NAEYC Code of Ethics
Principle 1.1- “Above all, we shall not harm children…” With the increasing pressure to “push down” curriculum, test children, and “cram” learning into the daily schedule, we sabotage our commitment to NAEYC’s Principle 1.1. As we pressure teachers to collect volumes of data on children, we lose connectedness with the natural learning environment of the child, and begin to insert artificial scenarios in order to efficiently gather information. By doing so, we harm children by adding undue stress to their lives – stress that serves our purposes. We harm children by reducing or denying their access to the natural learning environments provided by play, the outdoors, and their own, internal transition times.
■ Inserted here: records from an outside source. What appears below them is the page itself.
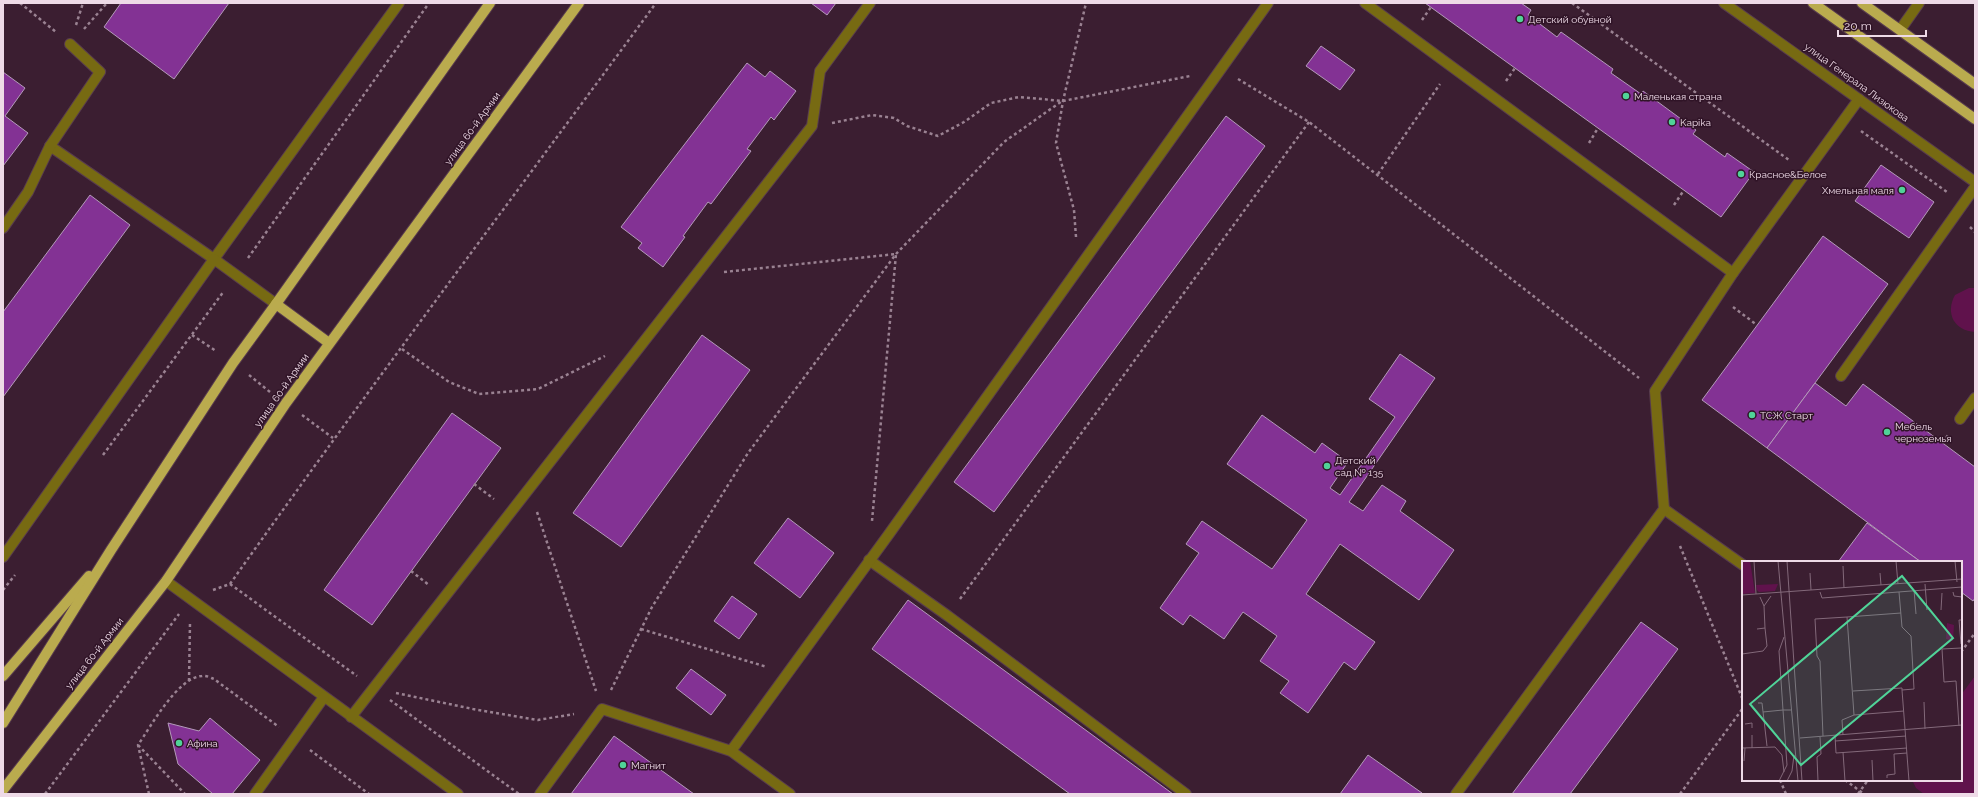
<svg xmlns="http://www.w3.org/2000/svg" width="1978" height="797" font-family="Raleway,sans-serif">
<rect width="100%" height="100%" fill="#3b1e31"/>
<g fill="#60124c">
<path d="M1969,288H1975V332C1954,331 1945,313 1955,295Z"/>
<path d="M1975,676V794H1924L1916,788L1912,780H1961V695Z"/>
</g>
<g fill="#833294" stroke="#b49aba">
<path d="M121,3H229L174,79L104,27Z"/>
<path d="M811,3H836L827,15Z"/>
<path d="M1425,3H1521L1531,10L1528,15L1557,37L1561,32L1613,69L1611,73L1641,94L1643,91L1696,130L1693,134L1725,157L1727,153L1754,172L1721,217Z"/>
<path d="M1321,46L1355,70L1340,90L1306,66Z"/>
<path d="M747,63L765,77L770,71L796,91L774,120L771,117L747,149L751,151L711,204L708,202L683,236L685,237L663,267L638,248L642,243L621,227Z"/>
<path d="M3,72L25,88L5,116L28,133L3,166Z"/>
<path d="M1226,116L1265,146L994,512L954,482Z"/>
<path d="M1881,165L1934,202L1909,238L1855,201Z"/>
<path d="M90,195L130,225L3,397V312Z"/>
<path d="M1823,236L1888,284L1767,448L1702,400Z"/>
<path d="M702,335L750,370L621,547L573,513Z"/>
<path d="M1400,354L1435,378L1349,502L1363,511L1382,485L1406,501L1400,511L1454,550L1419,600L1340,544L1306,594L1375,642L1355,670L1344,662L1308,713L1280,693L1289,681L1260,661L1277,636L1243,612L1224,639L1190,615L1183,625L1160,608L1199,553L1186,544L1202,521L1272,569L1307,520L1227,464L1262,415L1315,453L1322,443L1348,462L1330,488L1340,495L1395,417L1369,399Z"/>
<path d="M1815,383L1846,406L1863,384L1975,467V598L1973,601L1961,592V562H1921L1767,448Z"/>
<path d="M452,413L501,448L372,625L324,590Z"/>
<path d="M788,518L834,553L800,598L754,563Z"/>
<path d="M1867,523L1921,562H1838Z"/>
<path d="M732,596L757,614L739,639L714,621Z"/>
<path d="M908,600L1173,794H1070L872,649Z"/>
<path d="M1641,622L1678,649L1570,794H1512Z"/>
<path d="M691,669L726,695L711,715L676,688Z"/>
<path d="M210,718L260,760L232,794H213L178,764L168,723L199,731Z"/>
<path d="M614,736L694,794H571Z"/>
<path d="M1368,755L1422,793L1421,794H1340Z"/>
</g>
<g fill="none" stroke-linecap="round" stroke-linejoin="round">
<g stroke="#583c4e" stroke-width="12">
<g id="minor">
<path d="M1365,3L1733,273"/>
<path d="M1724,3L1975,182"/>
<path d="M1900,30L1919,3"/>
<path d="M50,146L214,259L399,3"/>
<path d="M3,228L28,192L50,146L100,72L70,44"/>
<path d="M1841,376L1975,187"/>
<path d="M1960,419L1975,398"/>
<path d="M1664,509L1743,565"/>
<path d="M3,557L214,259L276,304"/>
<path d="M869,560L948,616L1186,794"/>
<path d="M166,581L458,794"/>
<path d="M351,717L812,126L820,71L870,3"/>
<path d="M731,751L889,534L1268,3"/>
<path d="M255,794L324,697"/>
<path d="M540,794L602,709L731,751L790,794"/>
<path d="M1456,794L1664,509L1655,391L1733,273L1859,99"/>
</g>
</g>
<g stroke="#583c4e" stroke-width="12">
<g id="major">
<path d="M1813,3L1975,119"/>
<path d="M1862,3L1975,84"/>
<path d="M276,304L329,343"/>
<path d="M3,676L89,576"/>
<path d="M3,723L111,550L233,363L276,304L490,3"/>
<path d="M3,790L166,581L286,403L579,3"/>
</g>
</g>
<g stroke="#9a8292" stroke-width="2.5" stroke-dasharray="3 3" stroke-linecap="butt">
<path d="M20,3L56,32"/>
<path d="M1572,3L1789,160"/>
<path d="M1422,20L1431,7"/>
<path d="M76,25L83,3"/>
<path d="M84,29L107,3"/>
<path d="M1238,79L1309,122L1639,378"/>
<path d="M1506,81L1515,68"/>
<path d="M832,123L872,115L894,118L907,126L938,136L964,122L991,103L1019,97L1063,101L1190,76"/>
<path d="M1861,131L1947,192"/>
<path d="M1589,143L1598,128"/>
<path d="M1378,174L1440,84"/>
<path d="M1674,205L1684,190"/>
<path d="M1970,227L1975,232"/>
<path d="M1076,237L1074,210L1056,143L1063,101L1086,3"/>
<path d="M248,258L429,3"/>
<path d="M724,272L896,254L872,521"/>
<path d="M1733,307L1757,325"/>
<path d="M192,335L216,351"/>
<path d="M402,349L449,382L479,394L538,389L605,356"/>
<path d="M249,375L270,392"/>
<path d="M302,415L333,438"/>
<path d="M1943,443L1948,435"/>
<path d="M103,455L224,291"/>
<path d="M474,484L494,499"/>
<path d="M537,512L596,691"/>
<path d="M1680,546L1743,700"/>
<path d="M411,571L429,585"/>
<path d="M230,584L357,676"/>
<path d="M3,590L15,575"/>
<path d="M213,590L230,584C369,388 514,196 656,3"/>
<path d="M960,599L1309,122"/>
<path d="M641,629L767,667"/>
<path d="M1961,652L1975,633"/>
<path d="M189,681L190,623"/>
<path d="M611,690L652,607L748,453L896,254L1004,142L1062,101"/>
<path d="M396,693L473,709L538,720L574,714"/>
<path d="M390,700L519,794"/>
<path d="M138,745L185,794"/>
<path d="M310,750L369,794"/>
<path d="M1780,780L1786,794"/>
<path d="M1845,780L1864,794"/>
<path d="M45,794L179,614"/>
<path d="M149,794L138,745C151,726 178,677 202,676C206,675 211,678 214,679L279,727"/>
<path d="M1680,794L1743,708"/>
<path d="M1858,794L1868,780"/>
</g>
<use href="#minor" stroke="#776a12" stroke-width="10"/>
<use href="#major" stroke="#baab4e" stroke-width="10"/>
</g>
<g fill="#50d398" stroke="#301427" stroke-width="1.5">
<circle cx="1520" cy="19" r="4"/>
<circle cx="1626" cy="96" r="4"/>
<circle cx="1672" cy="122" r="4"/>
<circle cx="1741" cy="174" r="4"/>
<circle cx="1902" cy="190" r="4"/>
<circle cx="1752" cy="415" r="4"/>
<circle cx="1887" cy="432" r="4"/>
<circle cx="1327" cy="466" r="4"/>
<circle cx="179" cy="743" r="4"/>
<circle cx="623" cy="765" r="4"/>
</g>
<g text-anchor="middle" stroke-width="3" stroke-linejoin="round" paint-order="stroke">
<g font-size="10" fill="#eedae7" stroke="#301427" text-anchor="start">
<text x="1528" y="23">Детский обувной</text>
<text x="1634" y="100">Маленькая страна</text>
<text x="1680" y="126">Kapika</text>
<text x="1749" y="178">Красное&amp;Белое</text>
<text x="1894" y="194" text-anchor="end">Хмельная маля</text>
<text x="1760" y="419">ТСЖ Старт</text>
<text x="1895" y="430">Мебель<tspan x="1895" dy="12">черноземья</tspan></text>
<text x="1335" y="464">Детский<tspan x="1335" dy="12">сад № 135</tspan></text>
<text x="187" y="747">Афина</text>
<text x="631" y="769">Магнит</text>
</g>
<g font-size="10" fill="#eedae7" stroke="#301427">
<text transform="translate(1857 82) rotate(36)" y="4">улица Генерала Лизюкова</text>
<text transform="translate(472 128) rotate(-54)" y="4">улица 60-й Армии</text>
<text transform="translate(281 390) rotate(-55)" y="4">улица 60-й Армии</text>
<text transform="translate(94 653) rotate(-52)" y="4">улица 60-й Армии</text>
</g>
</g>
<g transform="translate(1742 561)">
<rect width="220" height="220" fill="#3b1e31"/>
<path d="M0,0H8L13,32L0,33ZM36,23L33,30L17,31L15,29L14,24ZM205,62L212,64L211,80L204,78Z" fill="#60124c"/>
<path fill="none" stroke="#83697a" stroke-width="1" d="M12,0L14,33M36,0L56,220M45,0L60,220M154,0L156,23M213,0L215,21M101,5L102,27M68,12L69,29M138,12L139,24M183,23L185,49M172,29L174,53M78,31L80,37L220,26M157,31L160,66L169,75L172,128L160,129L167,220M211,31L212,35L220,36M0,34L220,18M22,45L29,35M199,49L200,32M105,56L159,52M15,68L23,67L22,45L18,36M219,83L217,59H220M0,93L21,90L25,85L23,67M111,130L160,127V129M182,141L183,168M16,142H20L25,185M21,151L41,149L37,90L42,76M3,163L10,162V167M217,165L214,120L202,121L200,88L219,87M101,174L100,159L112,154L162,150M81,175L78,100L75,95L73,58L105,56L112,154M93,175L94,192L165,187M58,177L220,164M93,180L164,175M0,187L33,186L40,194L42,211M10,187V174M101,191L103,220M130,199L131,220M2,200L3,187M145,217V214L153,213L152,193L165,192M37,220L45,204L41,149H49M45,220L50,210L52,194M76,220L75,196L79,193L78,176"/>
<path fill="#50d398" fill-opacity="0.15" stroke="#50d398" stroke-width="2" d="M160,15L211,77L59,204L8,143Z"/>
<rect width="220" height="220" fill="none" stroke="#eedae7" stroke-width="2"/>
</g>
<rect width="1978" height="797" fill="none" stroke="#eedae7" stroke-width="8"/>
<path d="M1838 30v6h88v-6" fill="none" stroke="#eedae7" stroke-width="2"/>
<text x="1844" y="30" font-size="12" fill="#eedae7" stroke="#301427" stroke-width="3" paint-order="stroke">20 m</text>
</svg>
Principle 1.7- “We shall strive to build individual relationships… make individualized adaptations… and consult with the family…” As stated in principle 1.7, our work is grounded in the context of relationships. Results, products, outcomes are secondary to relationships. Results, products, and outcomes depend upon solid and healthy relationships. When we place the outcomes before the relationships, we undermine both the process and the product.
Principle 1.11 “If we determine that a policy does not benefit children we shall work to change it. If we determine that a program policy is harmful to children, we shall suspend its implementation while working to honor the intent of the policy in ways that are not harmful to children.” (NAEYC Code of Ethical Conduct Supplement to EC Program Directors). This is the reason that I rant. This is where we, as a profession, have perhaps our greatest need to grow. We must become advocates even if it makes us unpopular with politicians and funders – because it is our obligation to work to change that which is not effective.